Theoretically, by changing the 3D RA protocol from group 1 (0.36 μGy/frame) to group 2 (0.10 μGy/frame), we may expect about a 72% of reduction of radiation dose from the acquisition of each 3D RA. In the report of Choi et al. [
9], the proportion of dose-area-product of 3D RA over total patient radiation dose ranged from 18% to 36%. Therefore, by clinical application of a new protocol with low-dose 3D RA in the evaluation of an intracranial aneurysm, we may estimate a 13–26% reduction in total patient radiation dose. However, it should be validated in a patient cohort; furthermore, the evaluation of subjective image quality, including the visibility of small branches or perforating vessels, should be further evaluated by an in vivo study.

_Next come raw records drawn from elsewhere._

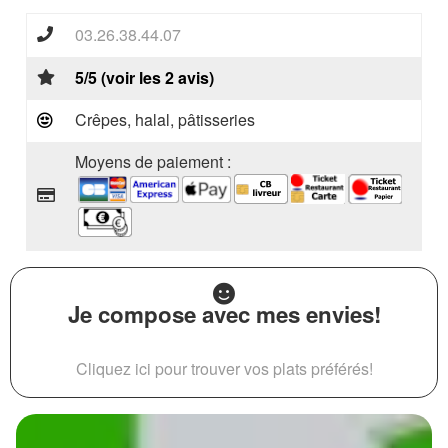
03.26.38.44.07
5/5 (voir les 2 avis)
Crêpes, halal, pâtisseries
Moyens de paiement :
Je compose avec mes envies!
Cliquez ici pour trouver vos plats préférés!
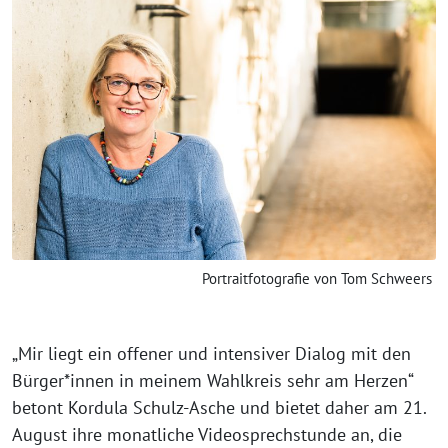
Portraitfotografie von Tom Schweers
„Mir liegt ein offener und intensiver Dialog mit den
Bürger*innen in meinem Wahlkreis sehr am Herzen“
betont Kordula Schulz-Asche und bietet daher am 21.
August ihre monatliche Videosprechstunde an, die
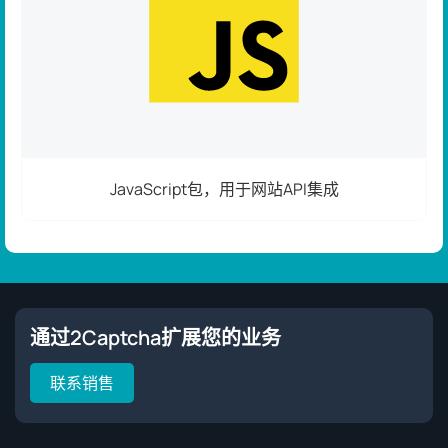
JavaScript包，用于网站API集成
通过2Captcha扩展您的业务
联系销售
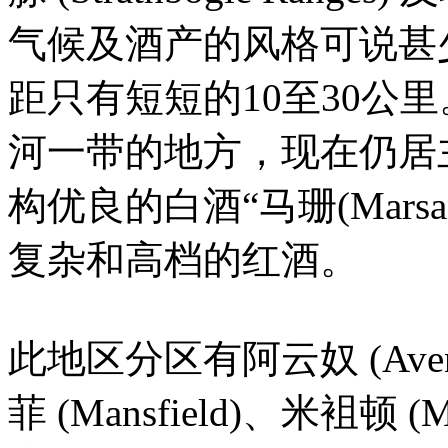
气候及酒产的风格可说甚
距只有短短的10至30公
河一带的地方，现在仍居
构优良的白酒“马珊(Mars
复杂和高档的红酒。
此地区分区有阿云奴 (Avene
菲 (Mansfield)、米袓顿 (M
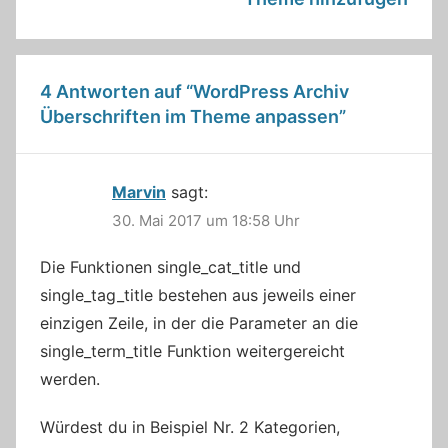
4 Antworten auf “
WordPress Archiv
Überschriften im Theme anpassen
”
Marvin
sagt:
30. Mai 2017 um 18:58 Uhr
Die Funktionen single_cat_title und
single_tag_title bestehen aus jeweils einer
einzigen Zeile, in der die Parameter an die
single_term_title Funktion weitergereicht
werden.
Würdest du in Beispiel Nr. 2 Kategorien,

There are some limitations in this brief report. First, the aneurysm phantom was located in a saline chamber during the acquisition of 3D RA, thus attenuation of X-ray by the skull could not be considered in this in vitro study. Second, pulsatile flow was not applied to the aneurysm phantom. Pulsatile movement of the vascular wall averaged during 5 seconds of 3D RA acquisition could create artifacts, which could be more prominent with low-dose radiation. But, it was evaluated in this study with a relatively rigid phantom without pulsatile flow. Third, although repeated measurements of 3D RA were performed, only a single replica of an intracranial aneurysm phantom was used. We assume that the in-vivo evaluation of a larger number of aneurysms in the patient cohort may overcome these limitations.
CONCLUSION
In conclusion, low-dose (5 seconds 0.10 μGy/frame) cerebral 3D RA was technically feasible and not inferior in the in vitro 3D measurement of an intracranial aneurysm, with a considerable reduction in radiation dose. Thus, low-dose 3D RA is promising and needs further evaluation for its clinical utility in the planning of endovascular treatment of an intracranial aneurysm.